RECORD EXCERPTS:
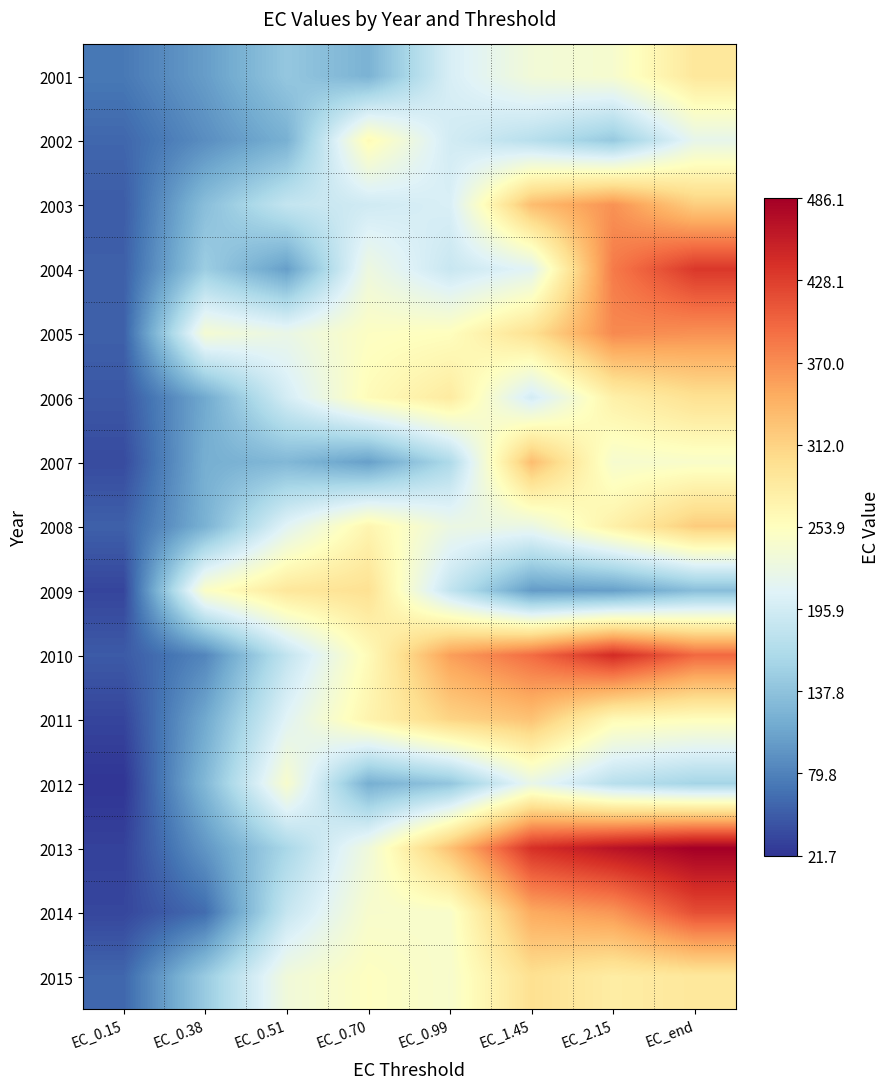

Reading left to right, what are all the values shown in this chart?

2001: EC_0.15=72.3	EC_0.38=102.2	EC_0.51=142.9	EC_0.70=121.6	EC_0.99=201.0	EC_1.45=233.8	EC_2.15=241.2	EC_end=288.1
2002: EC_0.15=58.6	EC_0.38=89.5	EC_0.51=119.7	EC_0.70=260.8	EC_0.99=196.1	EC_1.45=173.5	EC_2.15=145.0	EC_end=217.9
2003: EC_0.15=50.8	EC_0.38=133.6	EC_0.51=183.6	EC_0.70=193.7	EC_0.99=202.3	EC_1.45=332.1	EC_2.15=366.2	EC_end=316.1
2004: EC_0.15=53.1	EC_0.38=149.7	EC_0.51=103.1	EC_0.70=227.5	EC_0.99=187.3	EC_1.45=211.4	EC_2.15=382.8	EC_end=433.3
2005: EC_0.15=53.7	EC_0.38=238.0	EC_0.51=221.9	EC_0.70=250.4	EC_0.99=254.8	EC_1.45=297.6	EC_2.15=372.4	EC_end=366.9
2006: EC_0.15=47.1	EC_0.38=113.1	EC_0.51=197.9	EC_0.70=259.0	EC_0.99=283.1	EC_1.45=196.7	EC_2.15=274.9	EC_end=297.1
2007: EC_0.15=38.2	EC_0.38=117.6	EC_0.51=126.9	EC_0.70=104.0	EC_0.99=164.7	EC_1.45=332.2	EC_2.15=240.6	EC_end=244.7
2008: EC_0.15=54.0	EC_0.38=120.8	EC_0.51=210.7	EC_0.70=268.5	EC_0.99=224.6	EC_1.45=222.7	EC_2.15=274.9	EC_end=318.4
2009: EC_0.15=33.7	EC_0.38=248.3	EC_0.51=288.4	EC_0.70=296.7	EC_0.99=182.4	EC_1.45=100.3	EC_2.15=103.2	EC_end=132.9
2010: EC_0.15=49.4	EC_0.38=83.3	EC_0.51=181.8	EC_0.70=259.9	EC_0.99=356.7	EC_1.45=393.5	EC_2.15=443.7	EC_end=396.5
2011: EC_0.15=33.6	EC_0.38=112.3	EC_0.51=209.7	EC_0.70=269.9	EC_0.99=310.7	EC_1.45=327.1	EC_2.15=261.4	EC_end=255.6
2012: EC_0.15=21.7	EC_0.38=127.3	EC_0.51=243.1	EC_0.70=118.2	EC_0.99=141.4	EC_1.45=220.4	EC_2.15=173.4	EC_end=157.3
2013: EC_0.15=31.4	EC_0.38=96.4	EC_0.51=161.1	EC_0.70=231.0	EC_0.99=327.8	EC_1.45=439.3	EC_2.15=466.8	EC_end=486.1
2014: EC_0.15=34.8	EC_0.38=63.0	EC_0.51=185.5	EC_0.70=242.5	EC_0.99=244.4	EC_1.45=347.9	EC_2.15=363.1	EC_end=416.1
2015: EC_0.15=58.6	EC_0.38=146.6	EC_0.51=232.0	EC_0.70=252.5	EC_0.99=242.8	EC_1.45=298.2	EC_2.15=280.4	EC_end=287.5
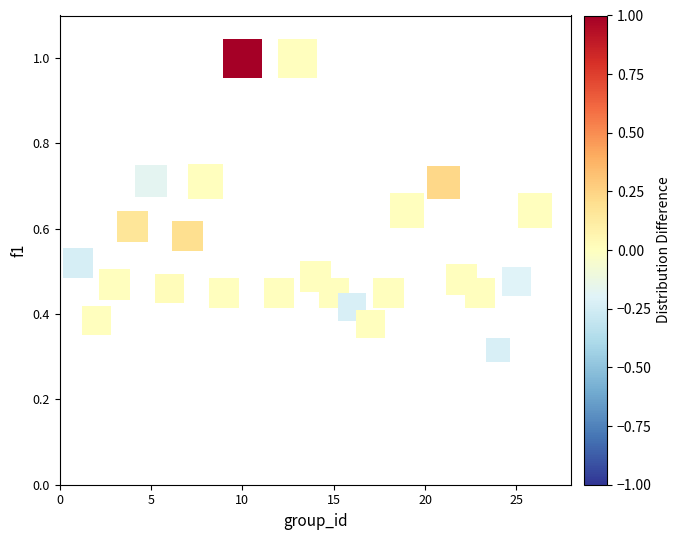

What is the range of X values (max minus min)?

25.0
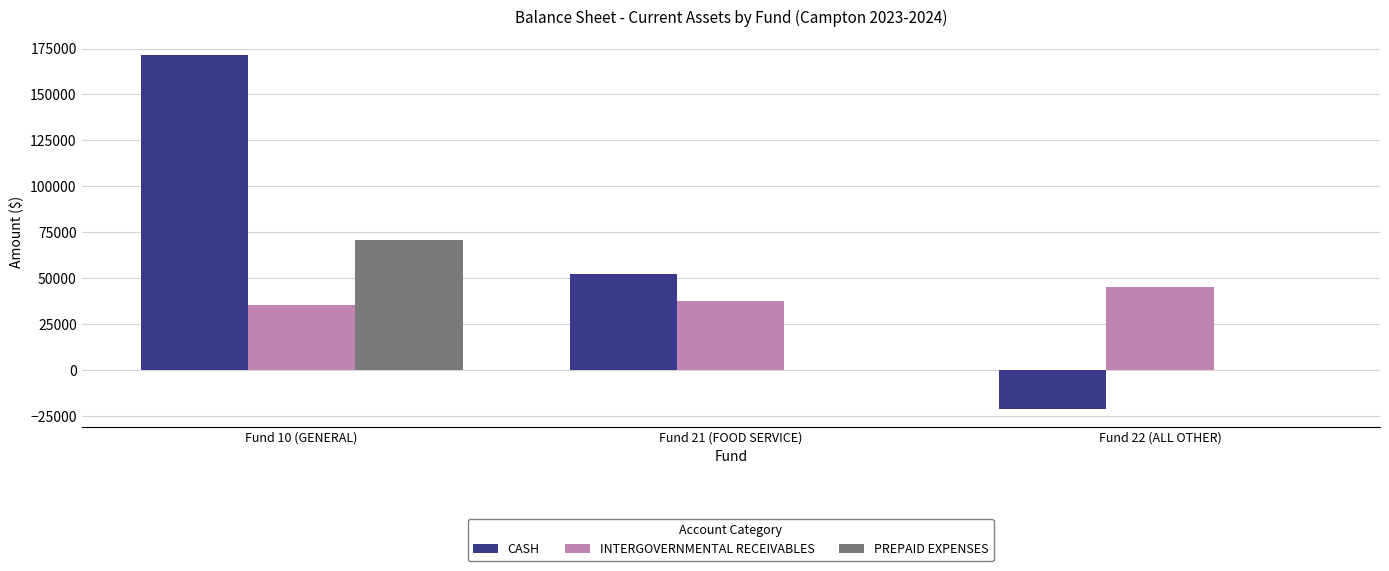

What is the spread (max minus min) of values at Fund 22 (ALL OTHER)?

66426.1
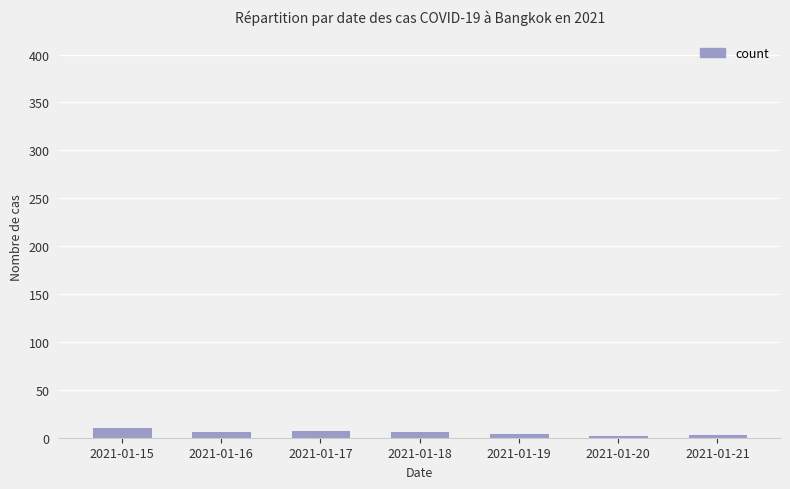

At which label does the data first exceed 7?

2021-01-15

THE TASK:
Could you print every entry above word for word, leaving out the pictures?

ANSWER FOR THE TASK:
Reading left to right, what are all the values shown in this chart?

2001: EC_0.15=72.3	EC_0.38=102.2	EC_0.51=142.9	EC_0.70=121.6	EC_0.99=201.0	EC_1.45=233.8	EC_2.15=241.2	EC_end=288.1
2002: EC_0.15=58.6	EC_0.38=89.5	EC_0.51=119.7	EC_0.70=260.8	EC_0.99=196.1	EC_1.45=173.5	EC_2.15=145.0	EC_end=217.9
2003: EC_0.15=50.8	EC_0.38=133.6	EC_0.51=183.6	EC_0.70=193.7	EC_0.99=202.3	EC_1.45=332.1	EC_2.15=366.2	EC_end=316.1
2004: EC_0.15=53.1	EC_0.38=149.7	EC_0.51=103.1	EC_0.70=227.5	EC_0.99=187.3	EC_1.45=211.4	EC_2.15=382.8	EC_end=433.3
2005: EC_0.15=53.7	EC_0.38=238.0	EC_0.51=221.9	EC_0.70=250.4	EC_0.99=254.8	EC_1.45=297.6	EC_2.15=372.4	EC_end=366.9
2006: EC_0.15=47.1	EC_0.38=113.1	EC_0.51=197.9	EC_0.70=259.0	EC_0.99=283.1	EC_1.45=196.7	EC_2.15=274.9	EC_end=297.1
2007: EC_0.15=38.2	EC_0.38=117.6	EC_0.51=126.9	EC_0.70=104.0	EC_0.99=164.7	EC_1.45=332.2	EC_2.15=240.6	EC_end=244.7
2008: EC_0.15=54.0	EC_0.38=120.8	EC_0.51=210.7	EC_0.70=268.5	EC_0.99=224.6	EC_1.45=222.7	EC_2.15=274.9	EC_end=318.4
2009: EC_0.15=33.7	EC_0.38=248.3	EC_0.51=288.4	EC_0.70=296.7	EC_0.99=182.4	EC_1.45=100.3	EC_2.15=103.2	EC_end=132.9
2010: EC_0.15=49.4	EC_0.38=83.3	EC_0.51=181.8	EC_0.70=259.9	EC_0.99=356.7	EC_1.45=393.5	EC_2.15=443.7	EC_end=396.5
2011: EC_0.15=33.6	EC_0.38=112.3	EC_0.51=209.7	EC_0.70=269.9	EC_0.99=310.7	EC_1.45=327.1	EC_2.15=261.4	EC_end=255.6
2012: EC_0.15=21.7	EC_0.38=127.3	EC_0.51=243.1	EC_0.70=118.2	EC_0.99=141.4	EC_1.45=220.4	EC_2.15=173.4	EC_end=157.3
2013: EC_0.15=31.4	EC_0.38=96.4	EC_0.51=161.1	EC_0.70=231.0	EC_0.99=327.8	EC_1.45=439.3	EC_2.15=466.8	EC_end=486.1
2014: EC_0.15=34.8	EC_0.38=63.0	EC_0.51=185.5	EC_0.70=242.5	EC_0.99=244.4	EC_1.45=347.9	EC_2.15=363.1	EC_end=416.1
2015: EC_0.15=58.6	EC_0.38=146.6	EC_0.51=232.0	EC_0.70=252.5	EC_0.99=242.8	EC_1.45=298.2	EC_2.15=280.4	EC_end=287.5

What is the range of X values (max minus min)?

25.0

What is the spread (max minus min) of values at Fund 22 (ALL OTHER)?

66426.1

At which label does the data first exceed 7?

2021-01-15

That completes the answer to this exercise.